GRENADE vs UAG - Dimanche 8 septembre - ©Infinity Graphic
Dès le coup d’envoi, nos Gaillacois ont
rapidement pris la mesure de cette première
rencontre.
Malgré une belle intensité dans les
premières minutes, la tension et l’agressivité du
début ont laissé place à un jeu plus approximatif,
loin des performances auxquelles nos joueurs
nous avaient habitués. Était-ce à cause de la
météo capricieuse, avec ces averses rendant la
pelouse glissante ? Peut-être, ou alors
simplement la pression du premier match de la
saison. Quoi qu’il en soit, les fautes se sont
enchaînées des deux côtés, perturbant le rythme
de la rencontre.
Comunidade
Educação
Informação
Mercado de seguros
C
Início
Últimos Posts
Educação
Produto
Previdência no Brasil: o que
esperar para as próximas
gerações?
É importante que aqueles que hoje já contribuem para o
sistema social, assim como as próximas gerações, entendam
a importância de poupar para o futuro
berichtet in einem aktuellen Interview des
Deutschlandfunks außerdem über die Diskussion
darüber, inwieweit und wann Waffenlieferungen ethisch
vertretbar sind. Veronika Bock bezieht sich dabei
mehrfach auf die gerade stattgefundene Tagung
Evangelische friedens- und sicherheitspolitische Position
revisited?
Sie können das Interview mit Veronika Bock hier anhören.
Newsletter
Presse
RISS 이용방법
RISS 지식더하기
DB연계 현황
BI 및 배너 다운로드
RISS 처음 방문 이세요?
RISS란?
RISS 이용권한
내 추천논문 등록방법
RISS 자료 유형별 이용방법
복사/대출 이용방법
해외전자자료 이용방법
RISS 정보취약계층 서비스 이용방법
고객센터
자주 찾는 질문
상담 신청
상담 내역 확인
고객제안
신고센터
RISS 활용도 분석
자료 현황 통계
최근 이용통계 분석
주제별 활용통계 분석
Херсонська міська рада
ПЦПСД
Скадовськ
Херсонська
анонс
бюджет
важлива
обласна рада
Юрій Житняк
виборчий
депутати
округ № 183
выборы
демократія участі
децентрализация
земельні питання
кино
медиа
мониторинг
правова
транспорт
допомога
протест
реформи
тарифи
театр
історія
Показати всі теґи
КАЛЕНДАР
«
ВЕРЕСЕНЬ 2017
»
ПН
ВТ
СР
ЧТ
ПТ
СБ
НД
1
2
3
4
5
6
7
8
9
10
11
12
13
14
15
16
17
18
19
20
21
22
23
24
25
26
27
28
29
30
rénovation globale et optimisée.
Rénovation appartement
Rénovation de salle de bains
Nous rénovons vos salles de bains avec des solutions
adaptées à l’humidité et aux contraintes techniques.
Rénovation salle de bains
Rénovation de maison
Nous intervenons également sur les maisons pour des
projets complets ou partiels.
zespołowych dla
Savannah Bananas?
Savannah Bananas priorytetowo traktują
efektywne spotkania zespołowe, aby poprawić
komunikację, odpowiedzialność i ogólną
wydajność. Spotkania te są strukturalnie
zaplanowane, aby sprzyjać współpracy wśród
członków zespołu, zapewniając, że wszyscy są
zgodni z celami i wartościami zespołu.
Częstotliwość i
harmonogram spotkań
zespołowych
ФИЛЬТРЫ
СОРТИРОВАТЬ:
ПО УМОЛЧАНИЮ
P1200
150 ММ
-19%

****

_Task details:_ Write out every line of the material above, keeping each one's original wording, language, and line order.

_Solution for this exercise:_
GRENADE vs UAG - Dimanche 8 septembre - ©Infinity Graphic
Dès le coup d’envoi, nos Gaillacois ont
rapidement pris la mesure de cette première
rencontre.
Malgré une belle intensité dans les
premières minutes, la tension et l’agressivité du
début ont laissé place à un jeu plus approximatif,
loin des performances auxquelles nos joueurs
nous avaient habitués. Était-ce à cause de la
météo capricieuse, avec ces averses rendant la
pelouse glissante ? Peut-être, ou alors
simplement la pression du premier match de la
saison. Quoi qu’il en soit, les fautes se sont
enchaînées des deux côtés, perturbant le rythme
de la rencontre.
Comunidade
Educação
Informação
Mercado de seguros
C
Início
Últimos Posts
Educação
Produto
Previdência no Brasil: o que
esperar para as próximas
gerações?
É importante que aqueles que hoje já contribuem para o
sistema social, assim como as próximas gerações, entendam
a importância de poupar para o futuro
berichtet in einem aktuellen Interview des
Deutschlandfunks außerdem über die Diskussion
darüber, inwieweit und wann Waffenlieferungen ethisch
vertretbar sind. Veronika Bock bezieht sich dabei
mehrfach auf die gerade stattgefundene Tagung
Evangelische friedens- und sicherheitspolitische Position
revisited?
Sie können das Interview mit Veronika Bock hier anhören.
Newsletter
Presse
RISS 이용방법
RISS 지식더하기
DB연계 현황
BI 및 배너 다운로드
RISS 처음 방문 이세요?
RISS란?
RISS 이용권한
내 추천논문 등록방법
RISS 자료 유형별 이용방법
복사/대출 이용방법
해외전자자료 이용방법
RISS 정보취약계층 서비스 이용방법
고객센터
자주 찾는 질문
상담 신청
상담 내역 확인
고객제안
신고센터
RISS 활용도 분석
자료 현황 통계
최근 이용통계 분석
주제별 활용통계 분석
Херсонська міська рада
ПЦПСД
Скадовськ
Херсонська
анонс
бюджет
важлива
обласна рада
Юрій Житняк
виборчий
депутати
округ № 183
выборы
демократія участі
децентрализация
земельні питання
кино
медиа
мониторинг
правова
транспорт
допомога
протест
реформи
тарифи
театр
історія
Показати всі теґи
КАЛЕНДАР
«
ВЕРЕСЕНЬ 2017
»
ПН
ВТ
СР
ЧТ
ПТ
СБ
НД
1
2
3
4
5
6
7
8
9
10
11
12
13
14
15
16
17
18
19
20
21
22
23
24
25
26
27
28
29
30
rénovation globale et optimisée.
Rénovation appartement
Rénovation de salle de bains
Nous rénovons vos salles de bains avec des solutions
adaptées à l’humidité et aux contraintes techniques.
Rénovation salle de bains
Rénovation de maison
Nous intervenons également sur les maisons pour des
projets complets ou partiels.
zespołowych dla
Savannah Bananas?
Savannah Bananas priorytetowo traktują
efektywne spotkania zespołowe, aby poprawić
komunikację, odpowiedzialność i ogólną
wydajność. Spotkania te są strukturalnie
zaplanowane, aby sprzyjać współpracy wśród
członków zespołu, zapewniając, że wszyscy są
zgodni z celami i wartościami zespołu.
Częstotliwość i
harmonogram spotkań
zespołowych
ФИЛЬТРЫ
СОРТИРОВАТЬ:
ПО УМОЛЧАНИЮ
P1200
150 ММ
-19%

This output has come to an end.